Face à « l’extrémisme », ils réclament la « tolérance ». Les représentants des chasseurs et bouchers des Hauts-de-France ont tenu une conférence de presse ce samedi à Calais, où se tient dans le calme un festival végan, revenant sur les attaques contre leurs commerces et fédérations.

« On demande la tolérance, qu’on laisse les bouchers faire leur métier tranquillement », a lancé Gabriel Hollander, boucher et vice-président de la Chambre de métiers et de l’artisanat de la région, lors d’une conférence de presse devant la mairie.

« On ne peut plus accepter ce qui se passe », a répété Laurent Rigaud, président de la Fédération des bouchers des Hauts-de-France, en référence aux caillassages qui ont eu lieu depuis avril 2017 en France, et dans la métropole lilloise au printemps, « sans aucune interpellation ». Il a mis en cause directement l’association militante L214 et a, par ailleurs, promis de répondre à ces attaques si elles n’étaient pas punies.

« Respecter les gens et leur travail, même si on n’est pas d’accord avec leurs idées »

« Nous n’avons rien contre les salons végans, ce que l’on demande, c’est que les végans fassent le tri chez eux, ils abritent en leur sein des gens d’une violence extrême », a déclaré Willy Schraen, président de la Fédération nationale de chasse, fustigeant « l’intolérance qui revient sur le devant de la scène. »

Dans un communiqué samedi, l’association L214 a « contesté » être à l’origine de ces violences et dit réfléchir aux « actions judiciaires à mettre en œuvre pour que cessent les amalgames mensongers et diffamatoires ».

« Je ne pense que du mal (des caillassages), ça ne peut que desservir la cause animale », a réagi Isabelle Brassens, membre de L214 de Lille​, qui tenait l’un des stands. « Aux dernières nouvelles, on n’a pas trouvé qui a fait ça ».

« On comprend qu’ils (les commerçants) soient en colère.
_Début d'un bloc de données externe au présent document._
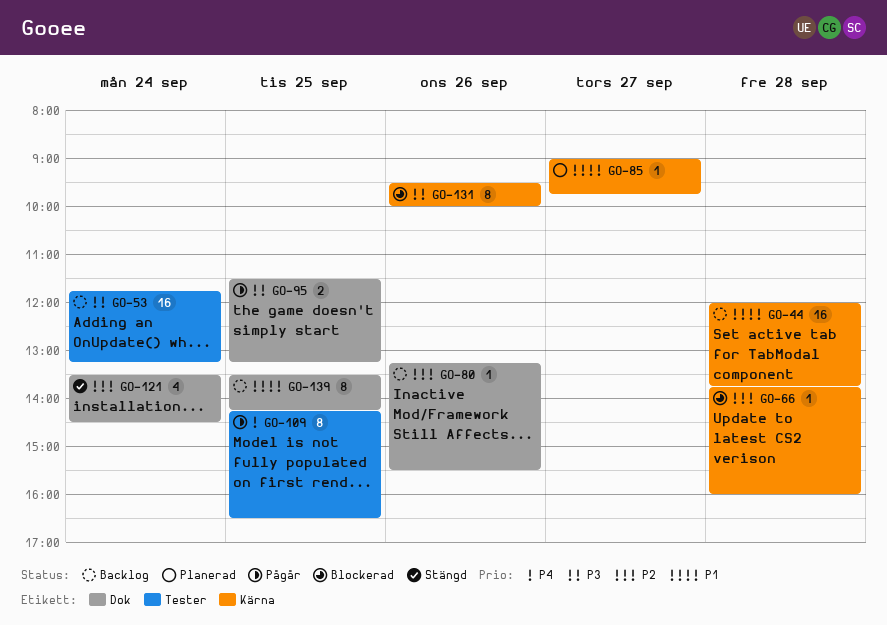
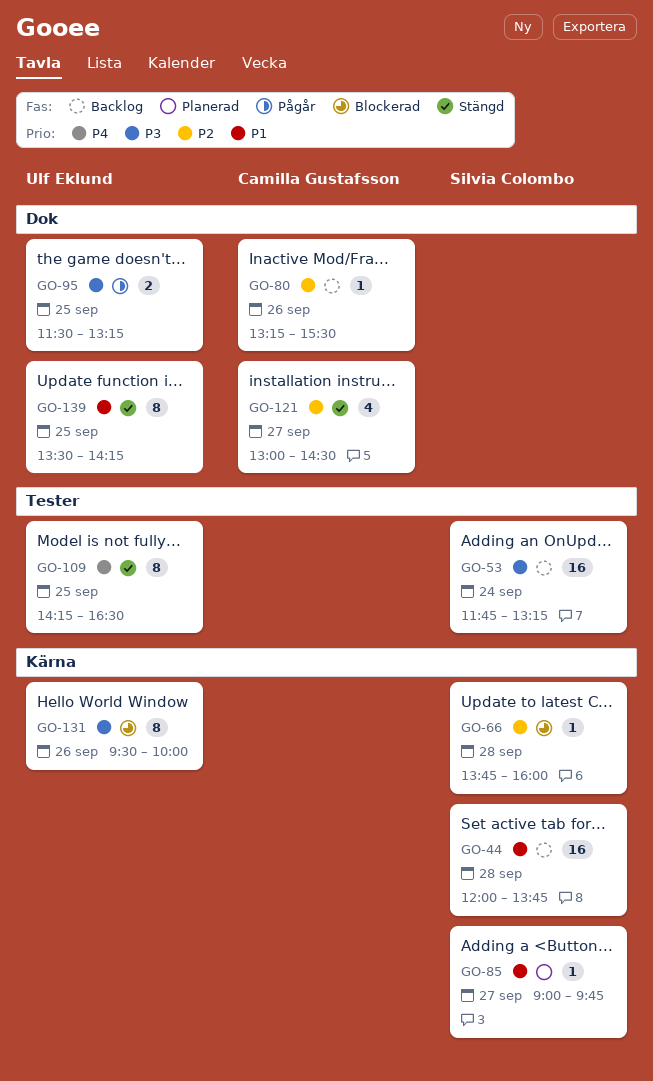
GO-109, status: Pågår -> Stängd
GO-121, day: Sep 24 -> Sep 27
GO-121, begins: 13:30 -> 13:00
GO-139, status: Backlog -> Stängd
Que des vitrines aient été cassées, ce n’est pas normal. On estime qu’il faut respecter les gens et leur travail, même si on n’est pas d’accord avec leurs idées », a ajouté auprès de l’AFP Arielle, organisatrice du salon pour Fareplace France, qui n’a pas souhaité que son nom apparaisse.

Le festival avait été annulé par la maire LR Natacha Bouchart, par peur de débordements, avant que le tribunal administratif, saisi par les associations, n’ordonne sa tenue. Les représentants des chasseurs et métiers de bouche, qui avaient appelé à un rassemblement pour se faire entendre, l’ont finalement annulé « pour ne pas mettre de l’huile sur le feu ».